## [Instructions to follow]
Could you write the entries out again, exactly as they appear?

## [Stored data]
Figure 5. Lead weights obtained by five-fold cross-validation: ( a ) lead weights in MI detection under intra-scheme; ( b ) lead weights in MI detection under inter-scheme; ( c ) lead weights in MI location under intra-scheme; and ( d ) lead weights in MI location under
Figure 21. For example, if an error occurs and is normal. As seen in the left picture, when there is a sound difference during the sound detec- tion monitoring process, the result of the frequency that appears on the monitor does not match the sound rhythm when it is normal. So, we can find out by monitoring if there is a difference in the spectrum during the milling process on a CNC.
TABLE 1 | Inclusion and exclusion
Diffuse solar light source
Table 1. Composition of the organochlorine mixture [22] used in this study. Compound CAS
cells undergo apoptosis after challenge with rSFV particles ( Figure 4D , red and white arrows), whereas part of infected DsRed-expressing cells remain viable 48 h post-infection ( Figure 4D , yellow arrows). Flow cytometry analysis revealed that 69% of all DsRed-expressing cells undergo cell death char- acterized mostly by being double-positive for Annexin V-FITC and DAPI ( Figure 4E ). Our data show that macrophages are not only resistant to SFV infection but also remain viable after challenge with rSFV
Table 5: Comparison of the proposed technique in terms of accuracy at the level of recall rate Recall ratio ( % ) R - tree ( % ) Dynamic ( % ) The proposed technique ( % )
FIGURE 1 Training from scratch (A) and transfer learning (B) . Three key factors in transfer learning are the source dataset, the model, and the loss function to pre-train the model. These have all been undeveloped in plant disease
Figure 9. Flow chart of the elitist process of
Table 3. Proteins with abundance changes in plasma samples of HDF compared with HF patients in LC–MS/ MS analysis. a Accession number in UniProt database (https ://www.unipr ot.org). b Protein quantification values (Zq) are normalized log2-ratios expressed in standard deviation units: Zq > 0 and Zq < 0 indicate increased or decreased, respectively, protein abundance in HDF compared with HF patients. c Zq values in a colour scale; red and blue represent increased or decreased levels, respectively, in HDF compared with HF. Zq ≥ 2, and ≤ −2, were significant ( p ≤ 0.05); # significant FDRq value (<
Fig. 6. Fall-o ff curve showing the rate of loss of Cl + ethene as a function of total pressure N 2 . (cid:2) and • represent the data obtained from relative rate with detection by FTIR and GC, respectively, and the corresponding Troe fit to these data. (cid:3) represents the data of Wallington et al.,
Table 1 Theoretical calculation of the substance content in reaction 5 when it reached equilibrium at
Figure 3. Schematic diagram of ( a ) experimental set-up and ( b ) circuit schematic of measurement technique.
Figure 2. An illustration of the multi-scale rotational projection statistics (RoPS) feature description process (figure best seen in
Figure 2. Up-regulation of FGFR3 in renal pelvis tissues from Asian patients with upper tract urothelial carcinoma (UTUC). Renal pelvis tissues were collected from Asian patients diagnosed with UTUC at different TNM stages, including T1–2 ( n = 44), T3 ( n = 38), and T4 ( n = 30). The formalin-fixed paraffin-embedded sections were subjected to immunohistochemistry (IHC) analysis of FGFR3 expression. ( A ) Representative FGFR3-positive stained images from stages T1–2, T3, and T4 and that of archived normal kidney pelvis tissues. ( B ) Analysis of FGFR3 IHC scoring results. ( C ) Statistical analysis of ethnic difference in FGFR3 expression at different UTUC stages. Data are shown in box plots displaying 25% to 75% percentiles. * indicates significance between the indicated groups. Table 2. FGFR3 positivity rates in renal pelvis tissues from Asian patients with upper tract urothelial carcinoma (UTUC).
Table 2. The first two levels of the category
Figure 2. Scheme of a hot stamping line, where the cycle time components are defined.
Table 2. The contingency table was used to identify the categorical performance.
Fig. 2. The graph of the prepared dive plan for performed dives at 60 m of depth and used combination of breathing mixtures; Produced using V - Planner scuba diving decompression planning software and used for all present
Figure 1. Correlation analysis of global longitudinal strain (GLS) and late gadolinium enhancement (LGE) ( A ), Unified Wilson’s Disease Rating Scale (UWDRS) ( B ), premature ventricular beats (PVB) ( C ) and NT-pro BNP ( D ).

## [Result of this task]
Figure 5. Lead weights obtained by five-fold cross-validation: ( a ) lead weights in MI detection under intra-scheme; ( b ) lead weights in MI detection under inter-scheme; ( c ) lead weights in MI location under intra-scheme; and ( d ) lead weights in MI location under
Figure 21. For example, if an error occurs and is normal. As seen in the left picture, when there is a sound difference during the sound detec- tion monitoring process, the result of the frequency that appears on the monitor does not match the sound rhythm when it is normal. So, we can find out by monitoring if there is a difference in the spectrum during the milling process on a CNC.
TABLE 1 | Inclusion and exclusion
Diffuse solar light source
Table 1. Composition of the organochlorine mixture [22] used in this study. Compound CAS
cells undergo apoptosis after challenge with rSFV particles ( Figure 4D , red and white arrows), whereas part of infected DsRed-expressing cells remain viable 48 h post-infection ( Figure 4D , yellow arrows). Flow cytometry analysis revealed that 69% of all DsRed-expressing cells undergo cell death char- acterized mostly by being double-positive for Annexin V-FITC and DAPI ( Figure 4E ). Our data show that macrophages are not only resistant to SFV infection but also remain viable after challenge with rSFV
Table 5: Comparison of the proposed technique in terms of accuracy at the level of recall rate Recall ratio ( % ) R - tree ( % ) Dynamic ( % ) The proposed technique ( % )
FIGURE 1 Training from scratch (A) and transfer learning (B) . Three key factors in transfer learning are the source dataset, the model, and the loss function to pre-train the model. These have all been undeveloped in plant disease
Figure 9. Flow chart of the elitist process of
Table 3. Proteins with abundance changes in plasma samples of HDF compared with HF patients in LC–MS/ MS analysis. a Accession number in UniProt database (https ://www.unipr ot.org). b Protein quantification values (Zq) are normalized log2-ratios expressed in standard deviation units: Zq > 0 and Zq < 0 indicate increased or decreased, respectively, protein abundance in HDF compared with HF patients. c Zq values in a colour scale; red and blue represent increased or decreased levels, respectively, in HDF compared with HF. Zq ≥ 2, and ≤ −2, were significant ( p ≤ 0.05); # significant FDRq value (<
Fig. 6. Fall-o ff curve showing the rate of loss of Cl + ethene as a function of total pressure N 2 . (cid:2) and • represent the data obtained from relative rate with detection by FTIR and GC, respectively, and the corresponding Troe fit to these data. (cid:3) represents the data of Wallington et al.,
Table 1 Theoretical calculation of the substance content in reaction 5 when it reached equilibrium at
Figure 3. Schematic diagram of ( a ) experimental set-up and ( b ) circuit schematic of measurement technique.
Figure 2. An illustration of the multi-scale rotational projection statistics (RoPS) feature description process (figure best seen in
Figure 2. Up-regulation of FGFR3 in renal pelvis tissues from Asian patients with upper tract urothelial carcinoma (UTUC). Renal pelvis tissues were collected from Asian patients diagnosed with UTUC at different TNM stages, including T1–2 ( n = 44), T3 ( n = 38), and T4 ( n = 30). The formalin-fixed paraffin-embedded sections were subjected to immunohistochemistry (IHC) analysis of FGFR3 expression. ( A ) Representative FGFR3-positive stained images from stages T1–2, T3, and T4 and that of archived normal kidney pelvis tissues. ( B ) Analysis of FGFR3 IHC scoring results. ( C ) Statistical analysis of ethnic difference in FGFR3 expression at different UTUC stages. Data are shown in box plots displaying 25% to 75% percentiles. * indicates significance between the indicated groups. Table 2. FGFR3 positivity rates in renal pelvis tissues from Asian patients with upper tract urothelial carcinoma (UTUC).
Table 2. The first two levels of the category
Figure 2. Scheme of a hot stamping line, where the cycle time components are defined.
Table 2. The contingency table was used to identify the categorical performance.
Fig. 2. The graph of the prepared dive plan for performed dives at 60 m of depth and used combination of breathing mixtures; Produced using V - Planner scuba diving decompression planning software and used for all present
Figure 1. Correlation analysis of global longitudinal strain (GLS) and late gadolinium enhancement (LGE) ( A ), Unified Wilson’s Disease Rating Scale (UWDRS) ( B ), premature ventricular beats (PVB) ( C ) and NT-pro BNP ( D ).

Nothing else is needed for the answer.